▶ Material provided:
◆ ◆ ◆ ◆ ◆ ◆ ◆

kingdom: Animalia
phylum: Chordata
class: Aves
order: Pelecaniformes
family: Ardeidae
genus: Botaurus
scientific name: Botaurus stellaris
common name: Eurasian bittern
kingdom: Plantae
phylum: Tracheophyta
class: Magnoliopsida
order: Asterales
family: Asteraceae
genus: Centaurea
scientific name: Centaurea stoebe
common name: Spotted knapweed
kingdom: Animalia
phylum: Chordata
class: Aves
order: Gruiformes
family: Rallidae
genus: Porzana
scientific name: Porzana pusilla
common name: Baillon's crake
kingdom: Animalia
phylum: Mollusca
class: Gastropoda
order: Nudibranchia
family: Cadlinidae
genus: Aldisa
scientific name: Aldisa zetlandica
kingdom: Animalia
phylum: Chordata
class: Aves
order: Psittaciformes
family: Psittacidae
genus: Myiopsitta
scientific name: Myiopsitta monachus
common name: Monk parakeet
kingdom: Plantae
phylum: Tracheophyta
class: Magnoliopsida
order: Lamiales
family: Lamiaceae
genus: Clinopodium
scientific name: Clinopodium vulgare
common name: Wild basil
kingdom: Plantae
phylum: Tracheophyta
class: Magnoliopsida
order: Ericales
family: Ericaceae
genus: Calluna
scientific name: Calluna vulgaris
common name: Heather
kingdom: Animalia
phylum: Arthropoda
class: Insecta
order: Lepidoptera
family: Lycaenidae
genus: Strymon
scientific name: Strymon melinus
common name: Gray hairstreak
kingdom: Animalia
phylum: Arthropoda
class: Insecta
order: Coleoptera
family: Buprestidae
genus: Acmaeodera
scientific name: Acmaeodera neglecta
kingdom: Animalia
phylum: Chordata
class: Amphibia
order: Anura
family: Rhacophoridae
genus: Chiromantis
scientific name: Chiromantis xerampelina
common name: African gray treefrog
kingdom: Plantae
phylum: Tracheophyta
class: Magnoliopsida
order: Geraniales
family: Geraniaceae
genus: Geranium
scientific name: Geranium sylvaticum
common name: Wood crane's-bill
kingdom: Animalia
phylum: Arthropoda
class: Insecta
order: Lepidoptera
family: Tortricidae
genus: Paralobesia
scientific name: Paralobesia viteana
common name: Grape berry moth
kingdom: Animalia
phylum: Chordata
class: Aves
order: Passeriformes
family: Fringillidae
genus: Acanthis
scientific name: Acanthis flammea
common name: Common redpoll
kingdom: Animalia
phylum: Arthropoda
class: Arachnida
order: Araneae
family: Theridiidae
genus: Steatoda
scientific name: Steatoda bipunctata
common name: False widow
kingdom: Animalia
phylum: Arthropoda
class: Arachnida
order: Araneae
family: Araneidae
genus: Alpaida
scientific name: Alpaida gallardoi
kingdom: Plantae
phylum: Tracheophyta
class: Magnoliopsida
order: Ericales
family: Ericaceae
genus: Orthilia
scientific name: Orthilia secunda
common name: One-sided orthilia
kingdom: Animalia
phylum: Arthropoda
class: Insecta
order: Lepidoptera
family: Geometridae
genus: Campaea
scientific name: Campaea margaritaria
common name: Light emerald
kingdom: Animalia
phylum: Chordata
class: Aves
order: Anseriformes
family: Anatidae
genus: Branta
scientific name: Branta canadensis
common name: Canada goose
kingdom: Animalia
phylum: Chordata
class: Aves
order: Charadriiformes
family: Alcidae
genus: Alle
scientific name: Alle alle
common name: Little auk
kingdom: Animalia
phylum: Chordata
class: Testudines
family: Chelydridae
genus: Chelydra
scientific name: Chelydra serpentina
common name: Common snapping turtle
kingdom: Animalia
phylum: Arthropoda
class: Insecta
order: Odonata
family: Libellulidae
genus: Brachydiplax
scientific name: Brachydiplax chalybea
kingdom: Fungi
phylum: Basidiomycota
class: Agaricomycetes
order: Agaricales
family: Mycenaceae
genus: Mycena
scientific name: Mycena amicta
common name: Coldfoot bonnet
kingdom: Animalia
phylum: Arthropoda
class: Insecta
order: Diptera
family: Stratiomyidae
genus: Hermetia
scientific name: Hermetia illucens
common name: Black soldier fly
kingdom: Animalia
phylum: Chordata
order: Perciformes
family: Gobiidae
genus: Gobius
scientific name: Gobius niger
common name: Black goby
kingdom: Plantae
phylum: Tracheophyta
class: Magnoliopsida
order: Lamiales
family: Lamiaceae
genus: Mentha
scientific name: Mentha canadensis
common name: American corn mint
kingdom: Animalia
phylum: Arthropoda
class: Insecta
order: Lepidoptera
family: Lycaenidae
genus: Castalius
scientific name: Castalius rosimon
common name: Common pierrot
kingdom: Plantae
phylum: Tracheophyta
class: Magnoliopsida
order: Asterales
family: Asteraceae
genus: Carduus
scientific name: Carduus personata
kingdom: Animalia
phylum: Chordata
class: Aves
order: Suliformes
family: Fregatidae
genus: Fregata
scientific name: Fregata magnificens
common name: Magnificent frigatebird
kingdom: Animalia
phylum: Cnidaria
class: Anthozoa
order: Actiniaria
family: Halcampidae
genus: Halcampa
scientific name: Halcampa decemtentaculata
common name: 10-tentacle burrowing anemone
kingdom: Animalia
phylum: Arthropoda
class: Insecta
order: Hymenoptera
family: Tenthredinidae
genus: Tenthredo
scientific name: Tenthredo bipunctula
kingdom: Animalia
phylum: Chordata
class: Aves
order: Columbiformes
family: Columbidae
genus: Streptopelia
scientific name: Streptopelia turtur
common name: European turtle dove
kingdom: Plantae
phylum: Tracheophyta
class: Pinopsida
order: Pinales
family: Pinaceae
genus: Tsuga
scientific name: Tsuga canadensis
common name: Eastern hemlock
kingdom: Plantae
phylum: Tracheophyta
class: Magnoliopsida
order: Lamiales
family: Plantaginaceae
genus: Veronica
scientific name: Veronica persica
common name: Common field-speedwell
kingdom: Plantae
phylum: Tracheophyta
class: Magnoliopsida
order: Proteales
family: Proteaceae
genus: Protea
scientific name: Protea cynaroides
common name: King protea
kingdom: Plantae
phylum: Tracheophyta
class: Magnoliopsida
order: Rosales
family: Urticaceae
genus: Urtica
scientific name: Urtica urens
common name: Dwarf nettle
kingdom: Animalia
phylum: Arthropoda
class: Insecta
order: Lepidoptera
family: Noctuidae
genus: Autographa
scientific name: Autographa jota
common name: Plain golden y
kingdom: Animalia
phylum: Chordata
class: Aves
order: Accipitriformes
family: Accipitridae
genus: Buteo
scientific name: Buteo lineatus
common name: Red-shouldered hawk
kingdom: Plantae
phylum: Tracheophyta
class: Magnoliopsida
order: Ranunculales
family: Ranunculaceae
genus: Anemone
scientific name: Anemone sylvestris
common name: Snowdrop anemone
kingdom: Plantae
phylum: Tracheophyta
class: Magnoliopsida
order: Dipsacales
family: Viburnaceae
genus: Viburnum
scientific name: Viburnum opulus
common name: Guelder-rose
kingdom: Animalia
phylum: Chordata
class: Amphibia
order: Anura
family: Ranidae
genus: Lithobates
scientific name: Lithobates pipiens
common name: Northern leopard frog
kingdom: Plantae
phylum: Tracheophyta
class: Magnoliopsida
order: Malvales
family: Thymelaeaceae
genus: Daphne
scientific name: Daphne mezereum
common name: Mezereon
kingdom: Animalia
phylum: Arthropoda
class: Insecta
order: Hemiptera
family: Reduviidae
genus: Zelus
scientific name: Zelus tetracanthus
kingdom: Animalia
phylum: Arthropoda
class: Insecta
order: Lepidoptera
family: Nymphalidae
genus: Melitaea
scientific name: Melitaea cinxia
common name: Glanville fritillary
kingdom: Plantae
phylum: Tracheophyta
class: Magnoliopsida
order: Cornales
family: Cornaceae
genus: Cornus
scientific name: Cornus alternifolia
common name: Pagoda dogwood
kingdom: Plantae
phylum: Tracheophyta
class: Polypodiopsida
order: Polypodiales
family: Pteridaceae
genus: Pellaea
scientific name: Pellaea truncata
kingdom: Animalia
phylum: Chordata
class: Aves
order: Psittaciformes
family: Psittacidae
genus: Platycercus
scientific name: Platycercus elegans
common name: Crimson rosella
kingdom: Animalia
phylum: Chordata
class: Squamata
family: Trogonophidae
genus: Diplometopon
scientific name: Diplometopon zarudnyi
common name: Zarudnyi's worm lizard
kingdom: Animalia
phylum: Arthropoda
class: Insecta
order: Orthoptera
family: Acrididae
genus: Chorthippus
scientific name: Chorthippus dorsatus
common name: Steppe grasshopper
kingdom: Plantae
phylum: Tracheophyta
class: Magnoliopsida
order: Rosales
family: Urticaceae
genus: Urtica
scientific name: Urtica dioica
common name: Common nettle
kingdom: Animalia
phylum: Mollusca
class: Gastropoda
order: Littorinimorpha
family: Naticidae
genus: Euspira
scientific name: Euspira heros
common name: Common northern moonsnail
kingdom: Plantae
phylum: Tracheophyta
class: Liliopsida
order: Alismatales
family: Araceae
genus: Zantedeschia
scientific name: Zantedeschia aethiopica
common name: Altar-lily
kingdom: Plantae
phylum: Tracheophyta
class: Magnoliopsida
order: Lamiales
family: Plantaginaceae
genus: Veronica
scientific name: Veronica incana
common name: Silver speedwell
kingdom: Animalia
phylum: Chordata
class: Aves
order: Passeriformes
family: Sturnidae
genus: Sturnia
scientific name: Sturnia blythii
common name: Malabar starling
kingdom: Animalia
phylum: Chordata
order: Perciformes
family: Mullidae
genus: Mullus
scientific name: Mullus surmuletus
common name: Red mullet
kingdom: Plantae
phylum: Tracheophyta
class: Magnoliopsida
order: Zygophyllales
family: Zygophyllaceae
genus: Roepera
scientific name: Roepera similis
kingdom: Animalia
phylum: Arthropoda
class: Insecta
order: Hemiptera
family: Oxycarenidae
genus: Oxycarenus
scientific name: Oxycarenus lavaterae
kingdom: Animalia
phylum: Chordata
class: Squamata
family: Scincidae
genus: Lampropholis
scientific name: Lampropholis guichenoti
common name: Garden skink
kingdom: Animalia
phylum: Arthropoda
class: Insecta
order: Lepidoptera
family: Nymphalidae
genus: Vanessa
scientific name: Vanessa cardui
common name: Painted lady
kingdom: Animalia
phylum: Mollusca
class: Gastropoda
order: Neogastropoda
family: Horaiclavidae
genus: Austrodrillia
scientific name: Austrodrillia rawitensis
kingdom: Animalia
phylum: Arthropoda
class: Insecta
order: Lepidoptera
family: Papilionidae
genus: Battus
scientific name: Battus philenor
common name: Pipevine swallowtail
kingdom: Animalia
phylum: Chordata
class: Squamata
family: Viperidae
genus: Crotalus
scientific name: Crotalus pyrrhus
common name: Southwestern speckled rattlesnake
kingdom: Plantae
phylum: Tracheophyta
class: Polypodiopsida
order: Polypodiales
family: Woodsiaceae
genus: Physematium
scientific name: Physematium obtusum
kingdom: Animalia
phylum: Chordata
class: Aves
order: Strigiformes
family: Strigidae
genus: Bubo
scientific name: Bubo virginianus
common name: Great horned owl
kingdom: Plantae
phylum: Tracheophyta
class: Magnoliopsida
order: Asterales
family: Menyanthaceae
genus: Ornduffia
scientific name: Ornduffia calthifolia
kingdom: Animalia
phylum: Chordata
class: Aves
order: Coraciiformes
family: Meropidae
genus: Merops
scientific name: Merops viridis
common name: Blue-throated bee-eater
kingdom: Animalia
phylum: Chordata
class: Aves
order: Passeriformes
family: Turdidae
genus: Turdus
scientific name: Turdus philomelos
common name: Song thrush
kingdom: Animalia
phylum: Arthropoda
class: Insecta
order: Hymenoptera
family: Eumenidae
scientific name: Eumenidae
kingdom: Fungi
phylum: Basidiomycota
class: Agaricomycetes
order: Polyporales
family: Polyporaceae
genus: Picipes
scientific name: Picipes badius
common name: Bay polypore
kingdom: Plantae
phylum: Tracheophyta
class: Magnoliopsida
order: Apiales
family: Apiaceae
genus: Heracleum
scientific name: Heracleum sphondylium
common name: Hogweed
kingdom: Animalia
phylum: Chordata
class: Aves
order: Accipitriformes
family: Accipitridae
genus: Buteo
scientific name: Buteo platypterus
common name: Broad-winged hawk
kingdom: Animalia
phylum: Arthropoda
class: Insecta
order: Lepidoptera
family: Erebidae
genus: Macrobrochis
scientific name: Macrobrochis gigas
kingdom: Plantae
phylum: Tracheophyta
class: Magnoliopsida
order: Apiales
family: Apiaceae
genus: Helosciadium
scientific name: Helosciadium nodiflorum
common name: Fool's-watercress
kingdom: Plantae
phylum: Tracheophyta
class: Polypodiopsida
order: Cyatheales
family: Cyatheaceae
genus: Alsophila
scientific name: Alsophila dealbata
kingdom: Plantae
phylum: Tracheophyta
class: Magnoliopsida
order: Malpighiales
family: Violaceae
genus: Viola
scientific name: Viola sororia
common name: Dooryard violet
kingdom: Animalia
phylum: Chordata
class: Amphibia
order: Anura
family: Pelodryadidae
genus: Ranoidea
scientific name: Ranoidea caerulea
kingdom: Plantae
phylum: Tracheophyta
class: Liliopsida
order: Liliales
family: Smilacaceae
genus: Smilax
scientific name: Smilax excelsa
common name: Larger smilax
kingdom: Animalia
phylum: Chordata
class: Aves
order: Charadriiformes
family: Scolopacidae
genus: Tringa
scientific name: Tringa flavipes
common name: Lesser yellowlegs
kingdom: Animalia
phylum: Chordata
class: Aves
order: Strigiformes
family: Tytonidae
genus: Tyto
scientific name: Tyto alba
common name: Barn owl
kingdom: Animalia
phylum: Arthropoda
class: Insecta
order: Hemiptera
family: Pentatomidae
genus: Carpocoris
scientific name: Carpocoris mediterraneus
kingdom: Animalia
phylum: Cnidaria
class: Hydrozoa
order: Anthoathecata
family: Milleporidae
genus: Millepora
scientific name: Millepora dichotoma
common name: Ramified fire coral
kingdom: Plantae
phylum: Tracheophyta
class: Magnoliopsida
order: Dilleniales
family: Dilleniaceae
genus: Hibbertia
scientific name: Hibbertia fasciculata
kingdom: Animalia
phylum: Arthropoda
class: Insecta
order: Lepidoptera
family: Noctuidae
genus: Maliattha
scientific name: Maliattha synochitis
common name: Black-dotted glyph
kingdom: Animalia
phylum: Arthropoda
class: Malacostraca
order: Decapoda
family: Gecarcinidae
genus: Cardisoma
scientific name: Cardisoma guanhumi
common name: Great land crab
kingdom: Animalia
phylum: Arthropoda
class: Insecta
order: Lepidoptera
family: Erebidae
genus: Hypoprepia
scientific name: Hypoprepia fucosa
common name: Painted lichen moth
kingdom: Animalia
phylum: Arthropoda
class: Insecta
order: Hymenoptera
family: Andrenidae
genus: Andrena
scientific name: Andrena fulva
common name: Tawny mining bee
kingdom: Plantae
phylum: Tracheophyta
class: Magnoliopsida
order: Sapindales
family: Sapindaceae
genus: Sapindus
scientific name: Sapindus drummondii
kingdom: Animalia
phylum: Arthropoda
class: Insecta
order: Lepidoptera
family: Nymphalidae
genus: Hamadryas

◆ ◆ ◆ ◆ ◆ ◆ ◆

▶ Work to complete:
Reproduce verbatim the lines above, beginning with the line containing "scientific name: Hermetia illucens" and continuing through the line containing "genus: Mentha", both included.

▶ Answer to the exercise:
scientific name: Hermetia illucens
common name: Black soldier fly
kingdom: Animalia
phylum: Chordata
order: Perciformes
family: Gobiidae
genus: Gobius
scientific name: Gobius niger
common name: Black goby
kingdom: Plantae
phylum: Tracheophyta
class: Magnoliopsida
order: Lamiales
family: Lamiaceae
genus: Mentha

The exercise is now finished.